Judul di atas adalah penulisan beragam untuk salah satu permukiman, kini menjadi kelurahan di Kecamatan Tambora, bernama Angke. Setiap penulisan memiliki sejarahnya, tertera dalam teks dan peta, sebagai upaya meluruskan klaim seakan nama Angke berasal dari dua kata dalam Bahasa Cina; ang (merah) dan ke (sungai), yang mengacu pada peristiwa Pembantaian Cina 1741 di Batavia.

Hoesein Djajadiningrat, dalam Tinjauan Kritis Tentang Sajarah Banten, menyebut satu nama yang berhubungan dengan Angke, yaitu Ratu Bagus (Tubagus) Angke – menantu Sultan Hasannudin, penguasa Banten. Tugabus Angke menikah dengan Ratu Pembayun, putri Sultan Hassanudin dan ditempatkan di dekat Sungai Angke, perbatasan antara wilayah kekuasaan Banten dan Sunda Kelapa yang saat itu masih menjadi bagian Pajajaran Hindu.
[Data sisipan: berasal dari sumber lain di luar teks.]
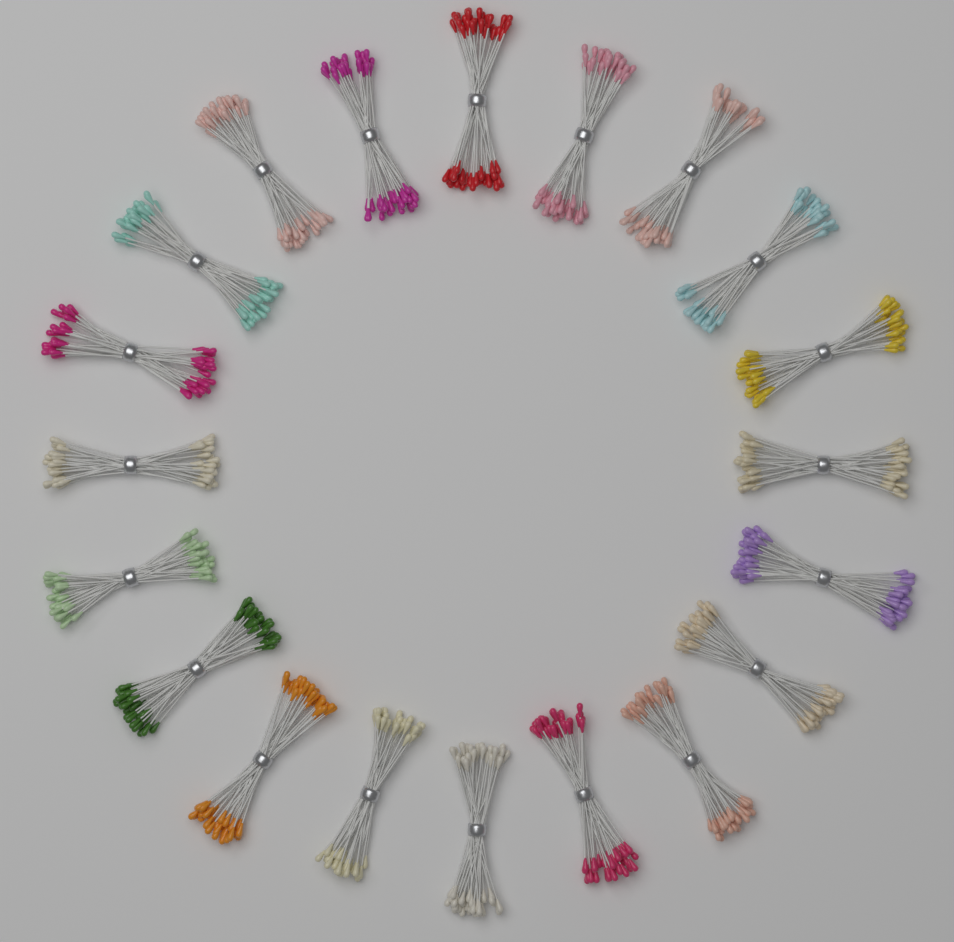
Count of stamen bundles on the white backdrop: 20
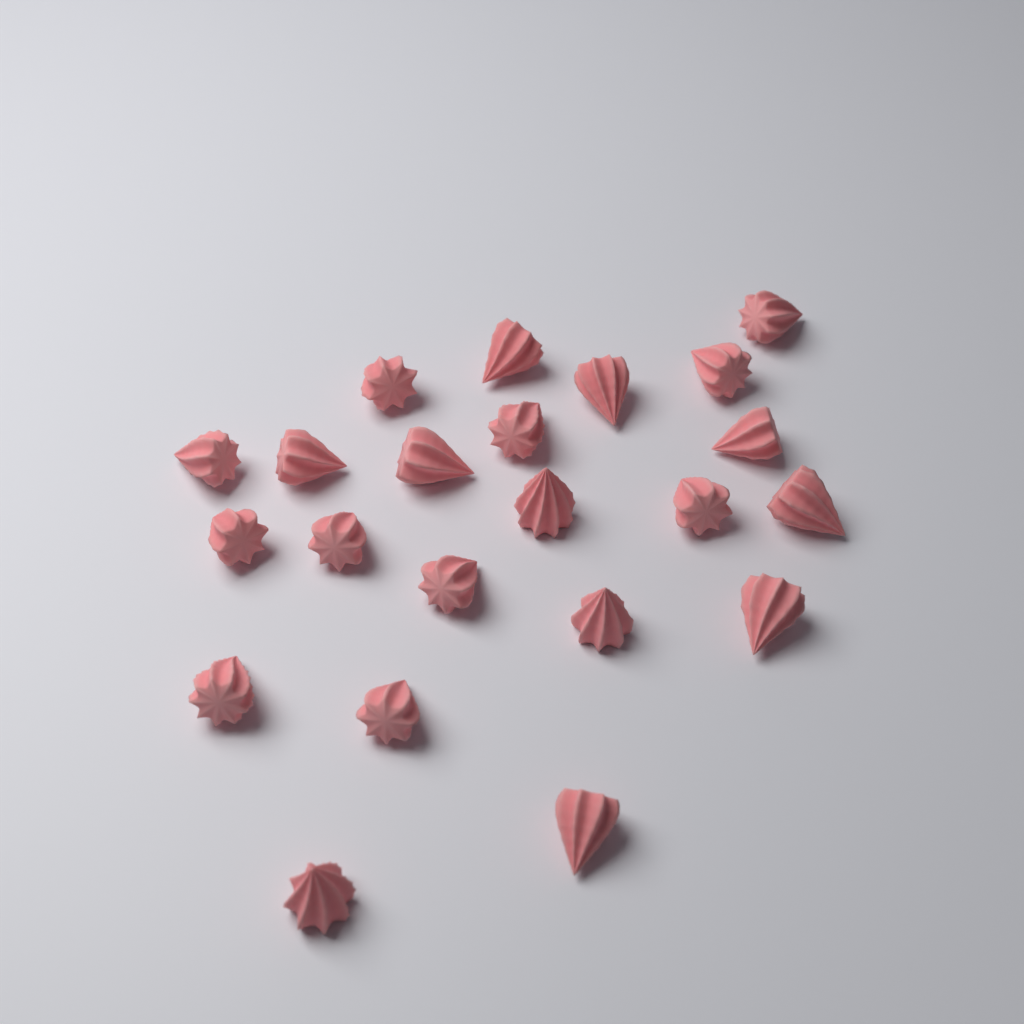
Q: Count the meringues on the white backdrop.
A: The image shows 22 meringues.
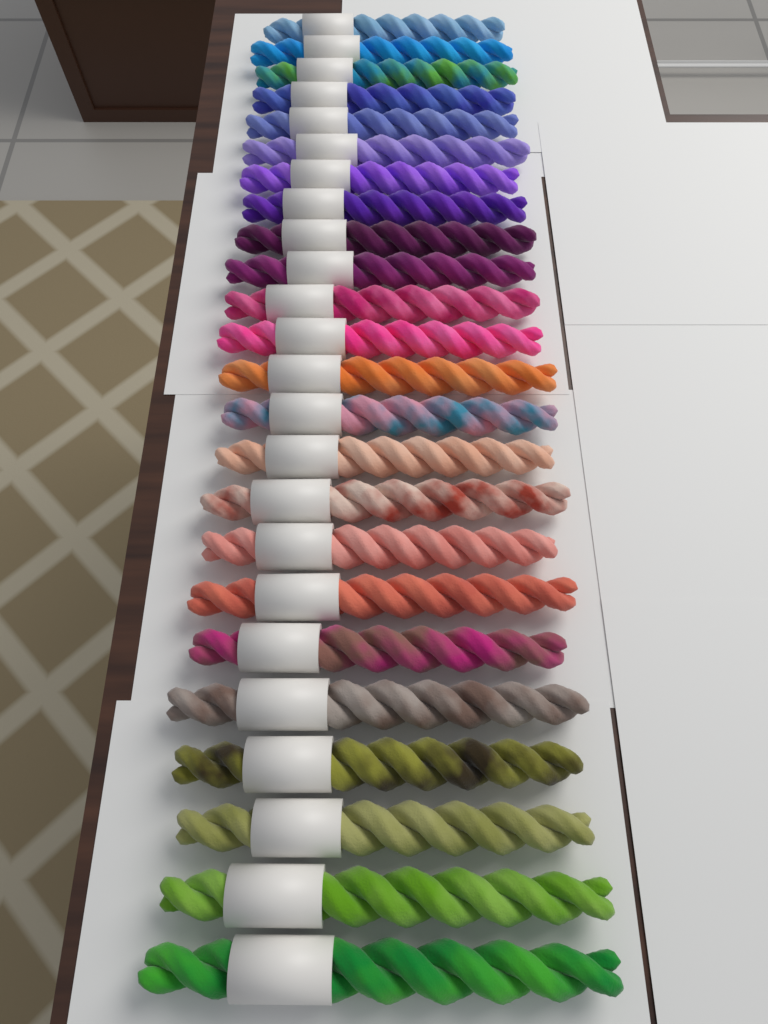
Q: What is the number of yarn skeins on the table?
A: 24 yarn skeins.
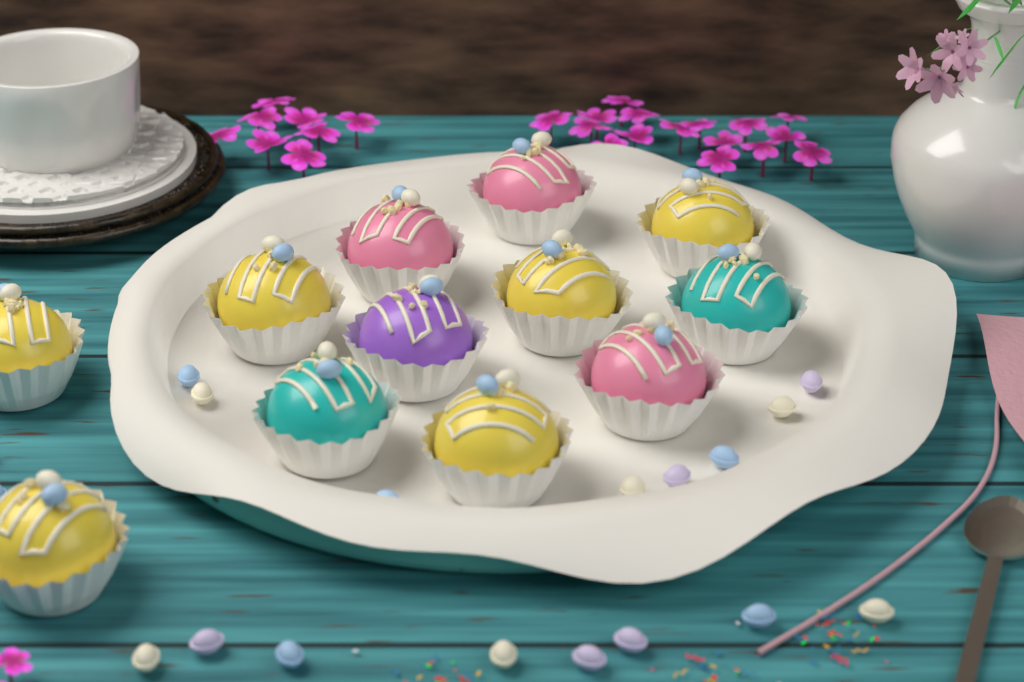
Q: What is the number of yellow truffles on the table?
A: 6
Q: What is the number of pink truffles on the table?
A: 3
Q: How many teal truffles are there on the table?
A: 2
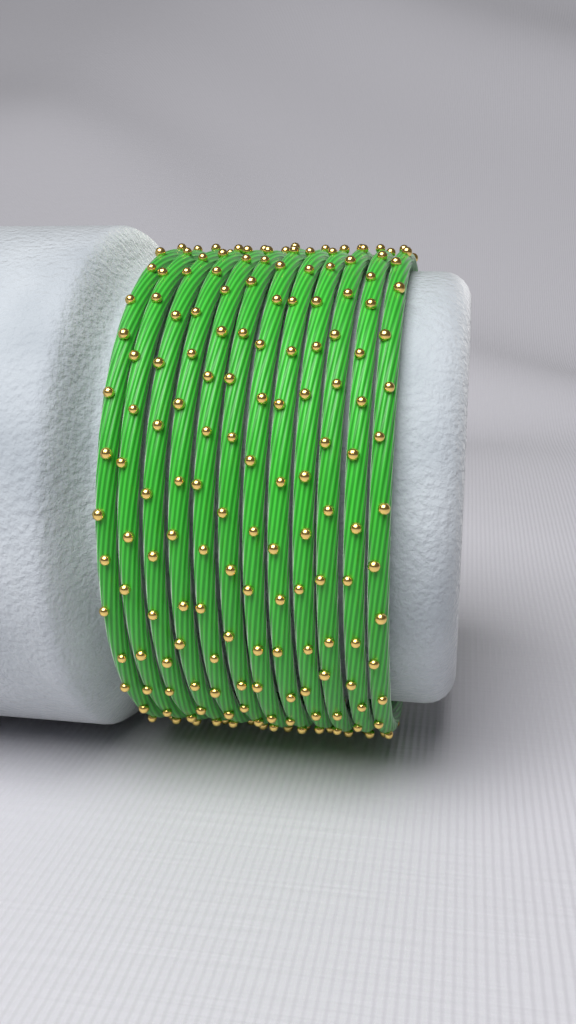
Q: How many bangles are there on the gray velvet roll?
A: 12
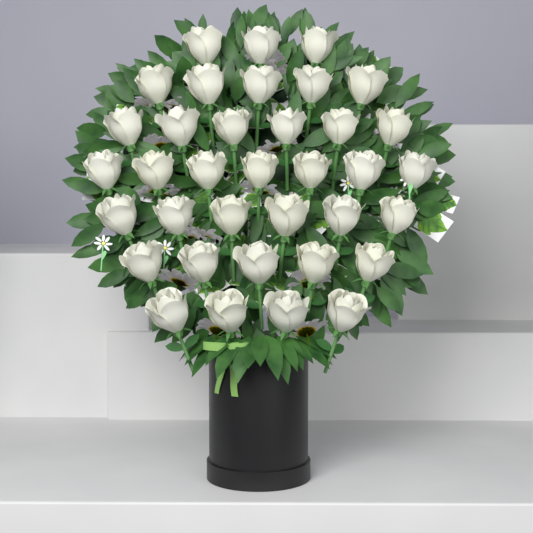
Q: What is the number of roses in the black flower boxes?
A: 36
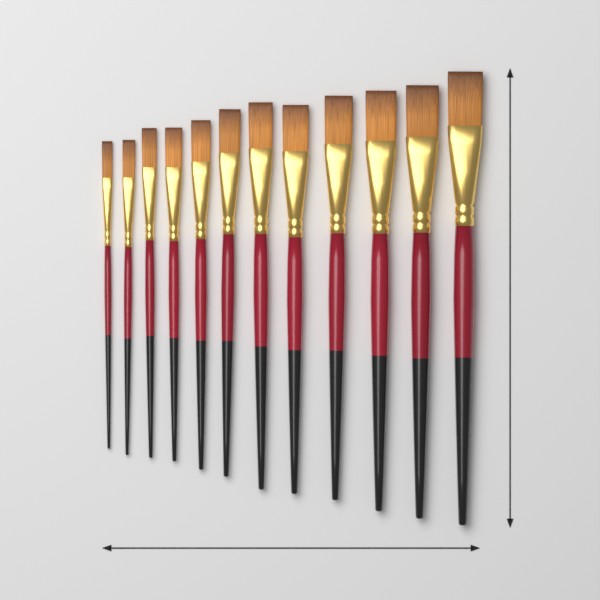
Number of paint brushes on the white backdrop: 12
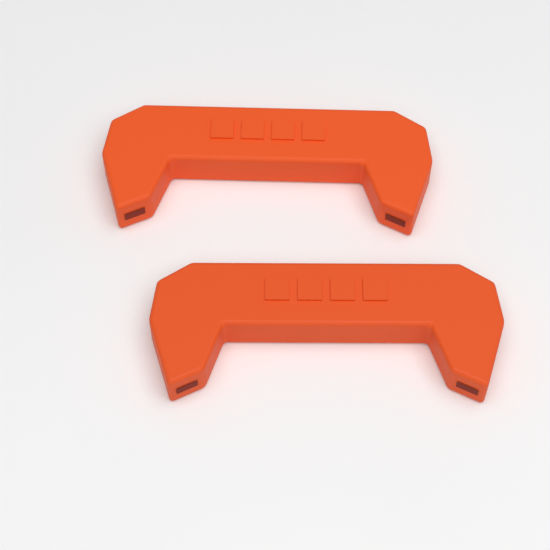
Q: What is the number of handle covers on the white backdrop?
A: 2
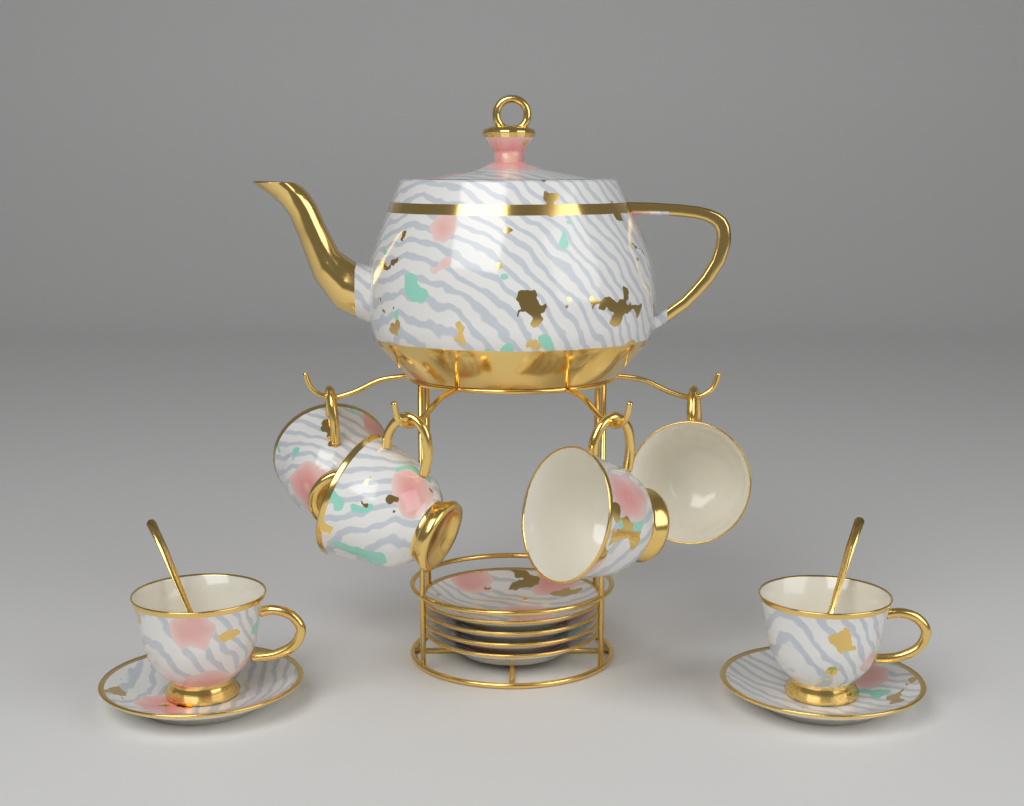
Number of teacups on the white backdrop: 6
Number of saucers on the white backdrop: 6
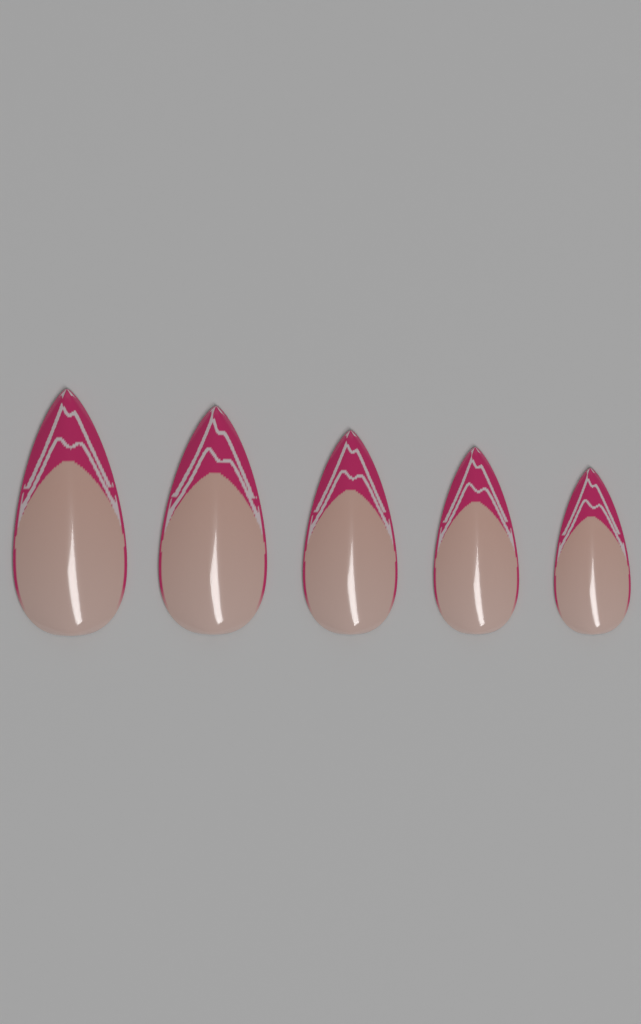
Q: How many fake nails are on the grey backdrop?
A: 5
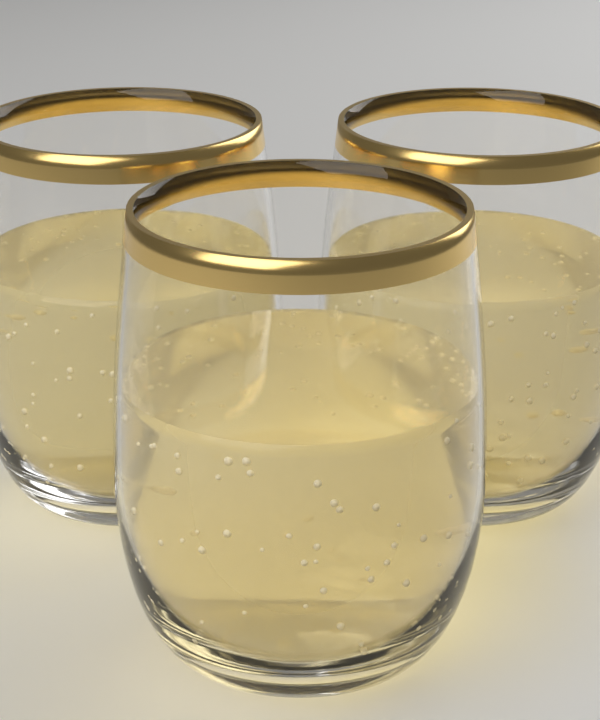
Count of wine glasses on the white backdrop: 3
Sungai Angke membentang sepanjang 91,25 kilometer dari Bogor, melewati Tangerang, dan Jakarta. Seperti Ciliwung, Sungai Angke tidak bermuara di laut, tapi di rawa-rawa di Jakarta Barat. Setelah Phoa Beng Gan menggali kanal yang kini disebut Molenvliet, sebuah perusahaan perkebunan swasta menggali parit untuk mengalirkan air Sungai Angke ke Batavia. Parit itu disebut Bacherachtsgrach, namun penduduk pribumi menyebutnya Kali Angke. Setelah 1950-an, Bacherachtsgrach – yang juga menjadi nama jalan di sisi parit itu – berubah nama menjadi Jl Tubagus Angke.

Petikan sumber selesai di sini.